Sparkify wants to analyze data that they are collecting on songs and user activity in their music streaming application. Currently, all of their data resides within JSON files of two types- song data files and log data files. Song data files contain information about songs and artists. Log data files contain information about application users and times. The analytics team at Sparkify wants to find a better way to organize and query this data to generate analytics. This can be done by setting up an ETL pipeline that 1) reads data from the JSON files, 2) transforms it into a useful structure for insertion into a database in PostgreSQL, and 3) loads it into a set of organized tables, after which optimized queries can be run on the database. With an enhanced organization of data, the analytics team can run customized, ad-hoc queries and generate useful analytics from the data.
You should already have a PostgreSQL database user with a username of 'student' and a password of 'student' created prior to running these scripts, since these scripts use this user to create and load data into the tables. This user should have the 'CreateDB' role assigned to it that allows it to create the sparkify database.
First, clone the Git repository to a directory on your local machine.
Then, navigate (cd
) into this directory and run the commands in the following order:
python create_tables.py
python etl.py
Python 3.9.13 was used for this project. Prior to running the above scripts, ensure that the psycopg2 and pandas packages are installed within the current environment.
You can then run the commands inside test.ipynb to verify that the tables were populated with data and run custom queries and sanity checks on these tables.
- data folder - this contains the 'song data' and 'log data' files obtained from the Million Song Dataset and generated from an event simulator, respectively. There are two folders within this folder- one for song data and one for log data.
- create_tables.py - this creates the sparkify database, establishes a connection to it, drops all tables if they exist, and (re) creates these tables in the database. After running this script, a new database named 'sparkify' should be created that contains 5 empty tables- artists, songplays, songs, time, and users.
- etl.py - this will load the data from the song and log JSON files into tables created by create_tables.py.
- etl.ipynb - this is a Jupyter Notebook that was used to develop the ETL processes for each of the tables and to develop the script etl.py.

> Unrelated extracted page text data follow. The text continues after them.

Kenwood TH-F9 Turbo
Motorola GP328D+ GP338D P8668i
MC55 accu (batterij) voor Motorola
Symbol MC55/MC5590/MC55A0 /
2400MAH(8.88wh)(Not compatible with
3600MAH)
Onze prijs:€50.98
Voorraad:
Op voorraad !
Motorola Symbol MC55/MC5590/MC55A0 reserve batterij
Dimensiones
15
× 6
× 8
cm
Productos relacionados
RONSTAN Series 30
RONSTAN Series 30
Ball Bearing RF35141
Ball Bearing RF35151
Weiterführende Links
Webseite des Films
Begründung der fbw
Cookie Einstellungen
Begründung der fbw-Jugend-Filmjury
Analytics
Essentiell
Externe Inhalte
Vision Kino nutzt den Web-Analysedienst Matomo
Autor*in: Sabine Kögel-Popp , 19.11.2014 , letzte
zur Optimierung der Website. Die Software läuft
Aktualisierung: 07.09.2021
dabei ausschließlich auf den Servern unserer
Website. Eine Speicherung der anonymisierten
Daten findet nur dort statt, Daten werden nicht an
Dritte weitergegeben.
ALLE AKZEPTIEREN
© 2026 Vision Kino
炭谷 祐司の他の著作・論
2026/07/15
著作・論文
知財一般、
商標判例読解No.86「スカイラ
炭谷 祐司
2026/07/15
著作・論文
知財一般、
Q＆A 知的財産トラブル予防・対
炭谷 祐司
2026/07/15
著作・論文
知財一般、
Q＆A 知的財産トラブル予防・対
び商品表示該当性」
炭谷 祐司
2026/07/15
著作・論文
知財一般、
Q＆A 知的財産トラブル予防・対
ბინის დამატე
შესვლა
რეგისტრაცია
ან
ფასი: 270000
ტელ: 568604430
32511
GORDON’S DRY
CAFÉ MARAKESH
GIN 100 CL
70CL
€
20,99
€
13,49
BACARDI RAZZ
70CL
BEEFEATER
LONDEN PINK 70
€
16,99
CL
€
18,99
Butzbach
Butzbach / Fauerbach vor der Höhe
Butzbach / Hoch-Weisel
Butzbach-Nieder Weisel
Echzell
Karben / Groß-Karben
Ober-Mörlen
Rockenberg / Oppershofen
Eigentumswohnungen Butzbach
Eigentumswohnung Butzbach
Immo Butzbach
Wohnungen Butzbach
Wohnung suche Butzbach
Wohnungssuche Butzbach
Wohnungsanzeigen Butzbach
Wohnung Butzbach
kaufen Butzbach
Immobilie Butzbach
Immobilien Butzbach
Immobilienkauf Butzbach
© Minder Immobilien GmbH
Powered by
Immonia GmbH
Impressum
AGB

- sql_queries.py - this contains SQL queries to create tables and insert data into these tables for each of the five tables created in this project. These queries are used in create_tables.py and etl.py.
- test.ipynb - this is a Juputer Notebook that was used to run sanity tests on the tables after they were created and populated with data.
The data gets eventually stored into five separate tables: songplays, songs, artists, users, and time. Each table has its own primary key that is unique and not null by definition. Some of the tables also have foreign keys that allow them to be associated with other tables in the database: for example, the songplays table has user_id, artist_id, and song_id fields, and the songs table has an artist_id field. With the combination of their primary and foreign keys through joins, customized SQL queries can be written to generate analytics across these tables.
The data types of the fields within each table have been set properly. Furthermore, NOT NULL, PRIMARY KEY, and ON CONFLICT constraints have been introduced into sql_queries.py to prevent duplicates and non-null values from being populated into the tables. The ETL pipeline contained within etl.py, when run, extracts data from the JSON files, transforms them into an appropriate structure before the load, and loads this construct into the database.
The songplays table is the core table (i.e. fact table) that contains foreign keys to the songs, artists, users, and time tables (i.e. dimension tables). Together, they form a star schema with the songplays table at the center, and the other four tables around it. A star schema in the way organized in this project provides several benefits: 1) it makes queries easier with simple joins 2) we can perform aggregations on our data, and 3) we can relate the fact table with the dimension tables to perform cross-table analysis ; the fact table contains foreign keys which by definition are primary keys of the dimension tables. The dimension tables contain additional information about each type of entity- i.e. song, artist, user, and time, whereas the fact table displays the relationships between these different entities in one table using foreign keys.
This serves as a justification for the database schema design and ETL pipeline.
These are just some example queries that can be run on the database to yield useful analytics:
- Which areas in the United States users are most users listening to songs on their app from?
SELECT location, COUNT(*) as counts
FROM songplays
GROUP BY location
ORDER BY counts DESC
This shows that the top three places where users are listening from are San Francisco, CA (691 songplays), Portland, ME (665 songplays), and Lansing, MI (557 songplays).
- Which gender most listens to songs on their app? By joining the fact table songplays with the dimension table users, we can get this information.
SELECT gender, COUNT(*) FROM
songplays JOIN users ON songplays.user_id = users.user_id
GROUP BY gender
This shows that more females (4887) than males (1933) are active.
- Are most users having a free or paid subscription?
SELECT level, COUNT(level)
FROM songplays
GROUP BY level
This shows that there are more paid subscribers (5591) than free subscribers (1229).